Mannheim

Waffenexport „Frieden Geht!“ zwei Tage in Heidelberg und Mannheim zu Gast

Laufen für eine bessere Welt

„Frieden geht!“ ist ein Staffellauf gegen Rüstungsexporte und für eine friedlichere Welt. Er führt vom 21. Mai bis zum 2. Juni durch ganz Deutschland. Am 24. und 25. Mai machen die Teilnehmer auch Station in Heidelberg und Mannheim.

„Die Bundesrepublik Deutschland ist weltweit der drittgrößte Rüstungsexporteur von Kleinwaffen, mit denen in kriegsführenden Staaten Menschenrechte verletzt und Zivilisten zur Flucht gezwungen oder getötet werden“, sagt Hedi Sauer-Gürth vom Friedensplenum Mannheim. Sie ist eine der Organisatorinnen des insgesamt 1163 Kilometer langen Laufs, der in 83 Unteretappen gegliedert ist, für die man sich jeweils anmelden kann. „Start ist in Oberndorf, weil sich dort der Firmensitz von Heckler und Koch befindet, die zu den größten Waffenherstellern Deutschlands gehören.

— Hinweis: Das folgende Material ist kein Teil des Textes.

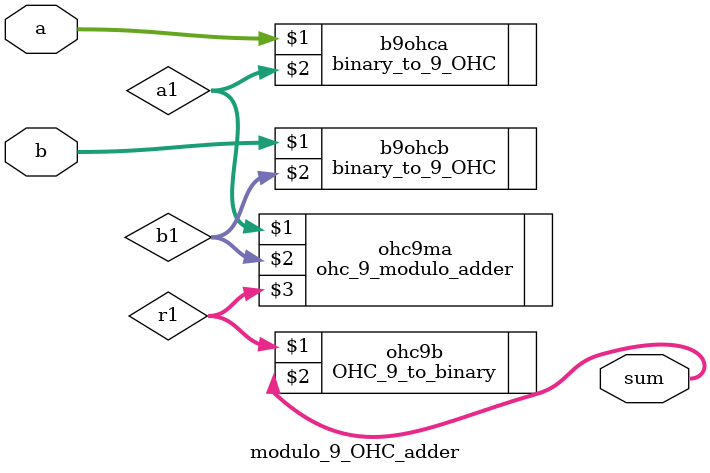
<source format=v>
`timescale 1ns / 1ps
module modulo_9_OHC_adder(a,b,sum);
    input [4:1]a,b;
    output [4:1]sum;
    wire [9:1]a1,b1,r1;
    binary_to_9_OHC b9ohca(a,a1);
    binary_to_9_OHC b9ohcb(b,b1);
    ohc_9_modulo_adder ohc9ma(a1,b1,r1);
    OHC_9_to_binary ohc9b(r1,sum);
endmodule

</source>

Das Ziel ist Berlin, da dort die Politik gemacht wird, die für den Waffenexport verantwortlich ist“, sagt Sarah Gräber, Koordinatorin des Staffellaufs.

Am vierten Tag führt die Strecke vom Etappenstart in Reilingen aus über den Heidelberger Hauptbahnhof nach Ladenburg und von hier am Neckar entlang nach Mannheim. An den jeweiligen Endpunkten erwarten die Läufer verschiedene Infostände zum Thema Waffenexport. Zusätzlich werden die Teilnehmer am Ende des ersten Tages gegen 19 Uhr auf dem Alten Messplatz durch die Bürgermeisterin Ulrike Freundlieb im Rahmen eines Abschlussfestes empfangen. Am nächsten Tag geht der Lauf um 8 Uhr in Richtung Lorsch weiter.

„Teilnehmen lohnt sich“, sagt Freundlieb. Bei der Aktion „Frieden Geht!“ gehe es zum einen um die Verbesserung der persönlichen Fitness, zum anderen sei es ein deutliches Zeichen für Frieden und gegen Rüstungsexporte. Die Bürgermeisterin betont, dass die Unterstützung des Projekts eine Herzensangelegenheit sei. Sie wünscht der Aktion eine hohe Aufmerksamkeit.

Die Veranstalter freuen sich nicht nur über Läufer, auch Helfer werden gesucht. „Aktuell haben wir etwa 300 Anmeldungen, wir brauchen aber noch helfende Hände an den vielen Versorgungsstationen und für andere Hintergrundtätigkeiten“, sagt Gräber. Der Lauf hat keinen Wettkampfcharakter, die Läufer absolvieren die Strecke in einem Pulk.